In diagram 3 is wit reeds in grote nood. De voortzetting 22.37-31 26x37 23.42x31 is niet erg best, maar andere voortzettingen zijn erger. Wellicht is 22.23-18 nog een zet. Na 22...9-13 23.18x9 4x13 staat de zwarte hekstelling behoorlijk efficiënt, maar er is nog hoop. De terugruil 22.37-31 26x37 23.32x41 geeft zwart de kans het witte centrum te omknellen over veld 18. Ik heb het niet tot winst geanalyseerd voor zwart. Maar hetgeen Truus produceerde stemde mij niet hoopgevend.
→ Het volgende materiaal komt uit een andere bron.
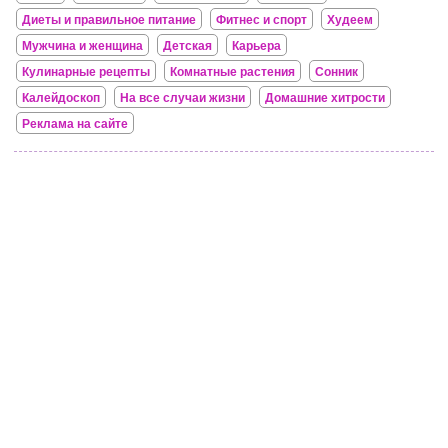
Диеты и правильное питание
Фитнес и спорт
Худеем
Мужчина и женщина
Детская
Карьера
Кулинарные рецепты
Комнатные растения
Сонник
Калейдоскоп
На все случаи жизни
Домашние хитрости
Реклама на сайте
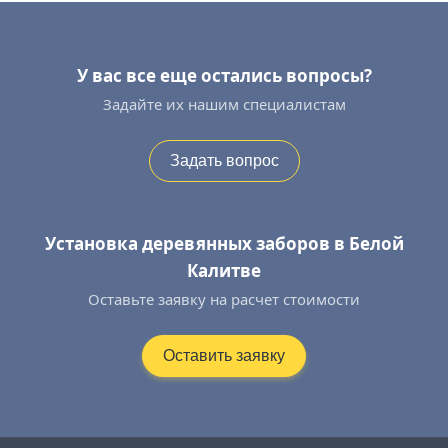
У вас все еще остались вопросы?
Задайте их нашим специалистам
Задать вопрос
Установка деревянных заборов в Белой
Калитве
Оставьте заявку на расчет стоимости
Оставить заявку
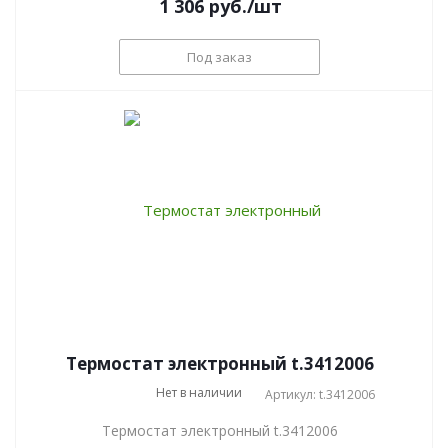
1 306
руб.
/шт
Под заказ
Термостат электронный t.3412006
Нет в наличии
Артикул: t.3412006
Термостат электронный t.3412006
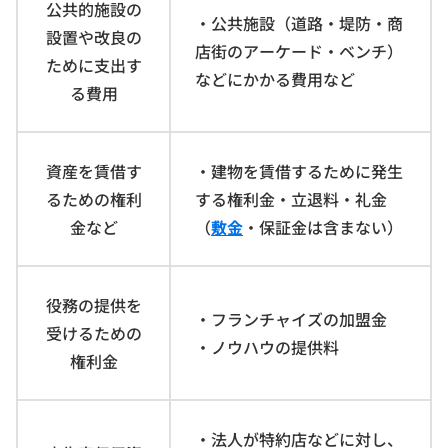
公共的施設の
・公共施設（道路・堤防・商
設置や改良の
店街のアーケード・ベンチ）
ために支出す
などにかかる費用など
る費用
資産を賃借す
・建物を賃借するために発生
るための権利
する権利金・立退料・礼金
金など
（
敷金
・保証金は含まない）
役務の提供を
・フランチャイズの加盟金
受けるための
・ノウハウの提供料
権利金
・法人が特約店などに対し、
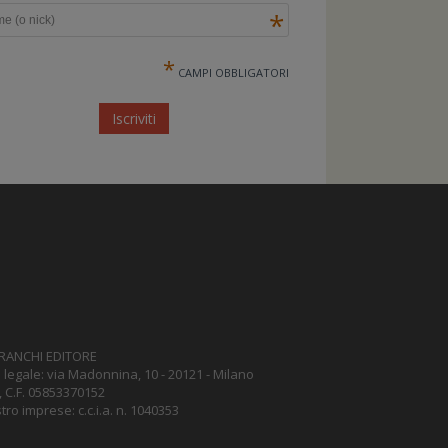
*
*
CAMPI OBBLIGATORI
RANCHI EDITORE
legale: via Madonnina, 10 - 20121 - Milano
, C.F. 05853370152
tro imprese: c.c.i.a. n. 1040353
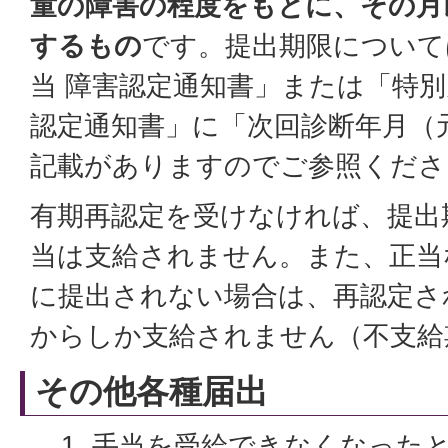
童の障害の程度をもとに、その月
するもの
です。提出期限について
当 障害認定通知書」または「特別
認定通知書」に「次回診断年月（元
記載がありますのでご参照くださ
有期再認定を受けなければ、提出
当は支給されません。また、正当
に提出されない場合は、再認定さ
からしか支給されません（不支給
その他各種届出
手当を受給できなくなった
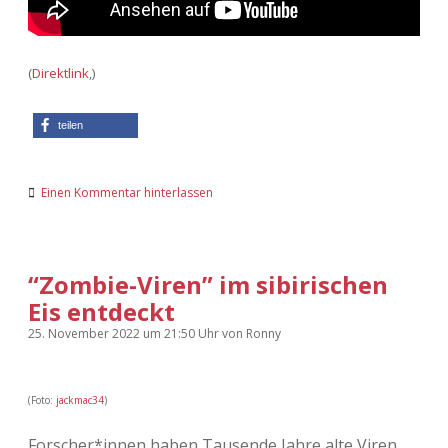
(
Direktlink
,)
teilen
Einen Kommentar hinterlassen
“Zombie-Viren” im sibirischen
Eis entdeckt
25. November 2022
um 21:50 Uhr
von
Ronny
(Foto:
jackmac34
)
Forscher*innen haben Tausende Jahre alte Viren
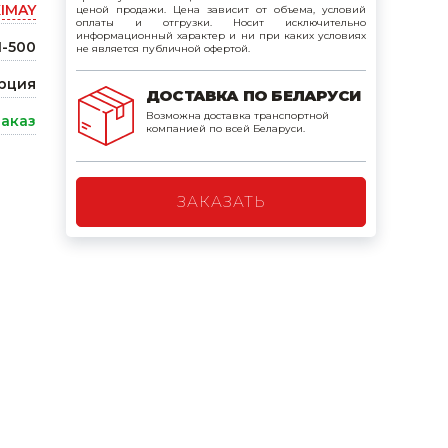
IMAY
ценой продажи. Цена зависит от объема, условий
поилки для
оплаты и отгрузки. Носит исключительно
информационный характер и ни при каких условиях
-500
не является публичной офертой.
ормушки
рция
ДОСТАВКА ПО БЕЛАРУСИ
оилки
Возможна доставка транспортной
заказ
компанией по всей Беларуси.
ЗАКАЗАТЬ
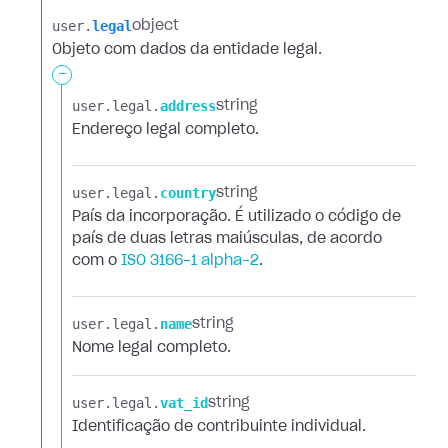
user.​
legal
object
Objeto com dados da entidade legal.
-
user.​
legal.​
address
string
Endereço legal completo.
user.​
legal.​
country
string
País da incorporação. É utilizado o código de
país de duas letras maiúsculas, de acordo
com o
ISO 3166-1 alpha-2
.
user.​
legal.​
name
string
Nome legal completo.
user.​
legal.​
vat_id
string
Identificação de contribuinte individual.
Ook later na 23...21-26 is terug laten slaan met 24.43-39 weinig hoopgevend. Wit kan alleen maar hopen en bidden.

 

Wit heeft alles opengezet om de tegenstander in verwarring te brengen en te overleven. In een verloren stelling is het spelen van 'veilige zetten' nonsens. Er zijn een groot aantal kansrijke mogelijkheden voor zwart. Hij kan op diverse momenten kijken naar 26-31 (na de voorbereidende zet 17-21). Wat hij in de partij doet, blijkt eveneens toereikend, maar de winstvoering blijkt niet eenvoudig.

 

Diagram 5 is het resultaat van voortdurend gedwongen spel voor wit. In de partij probeert zwart de boel te forceren met het schijnoffer 25-30 en geeft wit voldoende tegenspel. Verdergaan met 35...14-19 38.38-33 2-8 39.33-28 8-13 40.34-30 25x34 41.39x30 20-25 42.40-34 geeft wit het laatste tempo bij het klassiek uitspelen van de stand.

 

Wel erg kansrijk is 35...4-10! Na 36.34-30 25x34 37.39x19 14x23 dreigt 28-23 X, terwijl 38.38-33 23-29 verschrikkelijk is. Gedwongen is daarom 39.39-33 2-8 30.33-28 8-13 31.43-39 14-19 32.39-33 (het dammetje 27-22, 37-31 etc. is onzin) 24-30 33.35x24 19x39 34.44x33 en zwart moet de overblijvende stan kunnen winnen. Bij uitspelen met Truus blijkt zwart vooral veel baat te hebben van tempodwang. Controleer het maar zelf.

 

Het afspel uit de partij ziet er verschrikkelijk goed uit voor zwart. Echter een doorbraak voor een stuk blijkt duur. Vooral omdat wit het prachtige veld 17 heeft. Een belangrijk mechanisme in diagram 7 is damgeven met 14-20, 4-10 en ergens achter te lopen met de dam. Steeds blijkt het te duur. In het partijverloop baseert wit het overleven op de plakkers na 47.38-32. Deze blijven langdurig een rol spelen. Na de opmars 47...4-9-13 gaat wit er aan de lange vleugel doorheen.